*Document segment:*

-----

6 minute read
It’s confirmed then. England have put themselves in a position to lose the Ashes without ever once playing the spinner they fast tracked into the team at least partly because they thought he could perform well in Australia. With no great career record and no real form to speak of, you can see why England might not have much faith in Shoaib Bashir right now. It’s a bit odd though given the faith of Ben Stokes has been his Test career’s single greatest buoyancy aid this whole time.
The preparation
Have you ever watched The Rehearsal?
Most of the biggest laughs in The Rehearsal come from the sheer scale of the extraordinary painstaking effort Nathan Fielder has put into the setup. Unlike some, Fielder is very definitely not a man who believes you can prepare too much. That is, in fact, the central premise of the show.
In the first episode, Fielder builds a full size replica of a Brooklyn bar called the Alligator Lounge so that a guy can better rehearse confessing a minor lie to his pub quiz teammates.
In the second series, he builds a partial replica of the George Bush Intercontinental Airport terminal and staffs it with actors, so that pilots can roleplay interactions with colleagues. His goal is to ensure first officers are sufficiently assertive to challenge their captains should they find themselves in a potential crash situation.
For related reasons, Fielder later attempts to replicate the personality of Sully Sullenberger – the pilot who famously saved all his passengers by landing in the Hudson River – by putting himself through a series of simulations of Sully’s life. Quite unforgettably, these simulations begin when Sullenberger was a baby…
While there are often noble intentions somewhere in the mix, it’s always funniest when you feel like he’s gone to these extraordinary and elaborate lengths simply to make a joke.
Similarly, you have to admire the long setup for England’s 2025/26 Ashes campaign with regards to spin.
Jack Leach
Four years ago, the England Test team run by Joe Root and Chris Silverwood was not big on picking spinners and even less big on picking their best one: Jack Leach.
Despite this, they did actually play him in the first Ashes Test and he got a walloping. England responded by dropping him for the second Test in favour of a five-man right-arm fast-medium attack that immediately conceded 473-9.
It didn’t really matter what they did by then though because the work to undermine Leach’s confidence had been completed long before. By that point, he’d been left out in the name of team balance so many times he’d surely come to believe he was made of osmium.
We wrote about this in an article titled ‘Root and Silverwood have the Jack Leach that they created’.
Here it is:
A year or so later, after a warmly encouraging change in the style of man management, we wrote a contrasting follow-up piece, titled ‘Stokes and McCullum have the Jack Leach they created’.
Here it is:

Where the previous management team had omitted Leach every chance they got – generally in favour of no spinner at all – Ben Stokes and Brendon McCullum picked him by default.
But not just that. Stokes backed him in the field too. He gave him plenty of overs and even asked him to open the bowling at Headingley on one occasion. No longer was Leach’s spin bowling the option of last resort, it was clearly a valued tool in its own right.

-----

*Given information:*
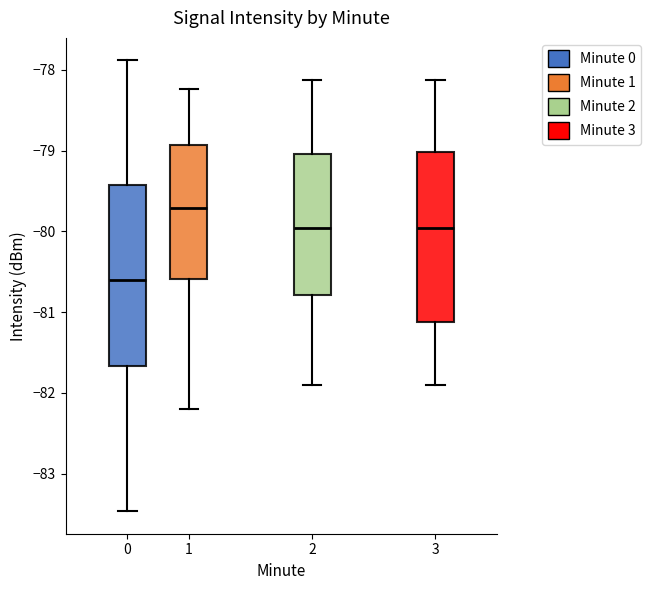

Reading left to right, read every box against the y-axis: the position of its median line, the range the box covers, and the ends of its whiskers. The values are not printed on the chart, so give them approximately, as read against the axis.

0: median -80.6, box -81.7 to -79.4, whiskers -83.5 to -77.9
1: median -79.7, box -80.6 to -78.9, whiskers -82.2 to -78.2
2: median -80.0, box -80.8 to -79.0, whiskers -81.9 to -78.1
3: median -80.0, box -81.1 to -79.0, whiskers -81.9 to -78.1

-----

*Exercise requirements:*
- A) Reproduce everything from "It didn’t really" down to "Leach they created’." in the piece on England's Ashes spin bowling.
- B) In the entries, switch "whiskers" to "tails" in everything from the line containing "0: median -80.6, box" down to the last line of the entries. Return only those lines, otherwise unchanged.

*Results of the tasks:*
- A)
It didn’t really matter what they did by then though because the work to undermine Leach’s confidence had been completed long before. By that point, he’d been left out in the name of team balance so many times he’d surely come to believe he was made of osmium.
We wrote about this in an article titled ‘Root and Silverwood have the Jack Leach that they created’.
Here it is:
A year or so later, after a warmly encouraging change in the style of man management, we wrote a contrasting follow-up piece, titled ‘Stokes and McCullum have the Jack Leach they created’.

- B)
0: median -80.6, box -81.7 to -79.4, tails -83.5 to -77.9
1: median -79.7, box -80.6 to -78.9, tails -82.2 to -78.2
2: median -80.0, box -80.8 to -79.0, tails -81.9 to -78.1
3: median -80.0, box -81.1 to -79.0, tails -81.9 to -78.1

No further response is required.